Rewrite every line of the data below as a JSON list of strings, with one string per line and blank lines omitted.

──────── RECORDS SHOWN

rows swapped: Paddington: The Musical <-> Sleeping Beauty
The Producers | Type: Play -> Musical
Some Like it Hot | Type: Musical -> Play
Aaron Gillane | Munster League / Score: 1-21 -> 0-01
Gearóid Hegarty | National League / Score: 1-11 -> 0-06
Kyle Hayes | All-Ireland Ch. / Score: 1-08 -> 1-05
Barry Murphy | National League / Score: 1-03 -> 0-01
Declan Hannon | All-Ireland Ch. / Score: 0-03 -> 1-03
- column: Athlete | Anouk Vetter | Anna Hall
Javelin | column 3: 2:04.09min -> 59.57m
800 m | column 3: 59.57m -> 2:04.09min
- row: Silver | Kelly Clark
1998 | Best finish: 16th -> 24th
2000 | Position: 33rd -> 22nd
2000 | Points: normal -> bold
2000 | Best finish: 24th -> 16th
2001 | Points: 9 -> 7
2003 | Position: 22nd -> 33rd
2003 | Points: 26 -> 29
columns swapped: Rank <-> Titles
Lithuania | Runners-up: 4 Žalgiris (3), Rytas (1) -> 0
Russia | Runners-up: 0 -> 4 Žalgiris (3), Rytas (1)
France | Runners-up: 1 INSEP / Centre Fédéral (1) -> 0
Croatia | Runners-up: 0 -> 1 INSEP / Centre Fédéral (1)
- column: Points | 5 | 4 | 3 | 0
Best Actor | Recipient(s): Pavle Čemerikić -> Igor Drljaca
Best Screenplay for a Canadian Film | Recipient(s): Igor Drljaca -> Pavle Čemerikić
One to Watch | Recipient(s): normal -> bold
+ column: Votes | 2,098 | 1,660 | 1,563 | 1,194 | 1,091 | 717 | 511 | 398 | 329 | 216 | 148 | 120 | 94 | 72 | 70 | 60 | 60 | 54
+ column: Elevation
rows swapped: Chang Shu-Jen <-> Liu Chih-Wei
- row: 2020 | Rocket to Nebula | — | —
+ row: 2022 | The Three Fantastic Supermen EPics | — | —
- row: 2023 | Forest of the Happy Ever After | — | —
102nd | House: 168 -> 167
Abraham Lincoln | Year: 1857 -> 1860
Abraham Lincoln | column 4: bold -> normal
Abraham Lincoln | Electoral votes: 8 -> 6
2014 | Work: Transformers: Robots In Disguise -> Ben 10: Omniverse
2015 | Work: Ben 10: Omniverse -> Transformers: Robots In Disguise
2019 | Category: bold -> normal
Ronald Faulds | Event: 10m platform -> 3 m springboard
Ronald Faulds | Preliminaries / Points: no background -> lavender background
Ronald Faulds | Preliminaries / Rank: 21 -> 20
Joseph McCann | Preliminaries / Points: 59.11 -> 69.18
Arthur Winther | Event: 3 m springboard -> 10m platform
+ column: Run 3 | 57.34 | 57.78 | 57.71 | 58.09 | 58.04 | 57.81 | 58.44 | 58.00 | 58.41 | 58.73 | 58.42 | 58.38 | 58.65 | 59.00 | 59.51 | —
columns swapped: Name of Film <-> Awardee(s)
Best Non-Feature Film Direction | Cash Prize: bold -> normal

────────────────

--- WRITTEN REPLY ---
[
  "rows swapped: Paddington: The Musical <-> Sleeping Beauty",
  "The Producers | Type: Play -> Musical",
  "Some Like it Hot | Type: Musical -> Play",
  "Aaron Gillane | Munster League / Score: 1-21 -> 0-01",
  "Gearóid Hegarty | National League / Score: 1-11 -> 0-06",
  "Kyle Hayes | All-Ireland Ch. / Score: 1-08 -> 1-05",
  "Barry Murphy | National League / Score: 1-03 -> 0-01",
  "Declan Hannon | All-Ireland Ch. / Score: 0-03 -> 1-03",
  "- column: Athlete | Anouk Vetter | Anna Hall",
  "Javelin | column 3: 2:04.09min -> 59.57m",
  "800 m | column 3: 59.57m -> 2:04.09min",
  "- row: Silver | Kelly Clark",
  "1998 | Best finish: 16th -> 24th",
  "2000 | Position: 33rd -> 22nd",
  "2000 | Points: normal -> bold",
  "2000 | Best finish: 24th -> 16th",
  "2001 | Points: 9 -> 7",
  "2003 | Position: 22nd -> 33rd",
  "2003 | Points: 26 -> 29",
  "columns swapped: Rank <-> Titles",
  "Lithuania | Runners-up: 4 Žalgiris (3), Rytas (1) -> 0",
  "Russia | Runners-up: 0 -> 4 Žalgiris (3), Rytas (1)",
  "France | Runners-up: 1 INSEP / Centre Fédéral (1) -> 0",
  "Croatia | Runners-up: 0 -> 1 INSEP / Centre Fédéral (1)",
  "- column: Points | 5 | 4 | 3 | 0",
  "Best Actor | Recipient(s): Pavle Čemerikić -> Igor Drljaca",
  "Best Screenplay for a Canadian Film | Recipient(s): Igor Drljaca -> Pavle Čemerikić",
  "One to Watch | Recipient(s): normal -> bold",
  "+ column: Votes | 2,098 | 1,660 | 1,563 | 1,194 | 1,091 | 717 | 511 | 398 | 329 | 216 | 148 | 120 | 94 | 72 | 70 | 60 | 60 | 54",
  "+ column: Elevation",
  "rows swapped: Chang Shu-Jen <-> Liu Chih-Wei",
  "- row: 2020 | Rocket to Nebula | — | —",
  "+ row: 2022 | The Three Fantastic Supermen EPics | — | —",
  "- row: 2023 | Forest of the Happy Ever After | — | —",
  "102nd | House: 168 -> 167",
  "Abraham Lincoln | Year: 1857 -> 1860",
  "Abraham Lincoln | column 4: bold -> normal",
  "Abraham Lincoln | Electoral votes: 8 -> 6",
  "2014 | Work: Transformers: Robots In Disguise -> Ben 10: Omniverse",
  "2015 | Work: Ben 10: Omniverse -> Transformers: Robots In Disguise",
  "2019 | Category: bold -> normal",
  "Ronald Faulds | Event: 10m platform -> 3 m springboard",
  "Ronald Faulds | Preliminaries / Points: no background -> lavender background",
  "Ronald Faulds | Preliminaries / Rank: 21 -> 20",
  "Joseph McCann | Preliminaries / Points: 59.11 -> 69.18",
  "Arthur Winther | Event: 3 m springboard -> 10m platform",
  "+ column: Run 3 | 57.34 | 57.78 | 57.71 | 58.09 | 58.04 | 57.81 | 58.44 | 58.00 | 58.41 | 58.73 | 58.42 | 58.38 | 58.65 | 59.00 | 59.51 | —",
  "columns swapped: Name of Film <-> Awardee(s)",
  "Best Non-Feature Film Direction | Cash Prize: bold -> normal"
]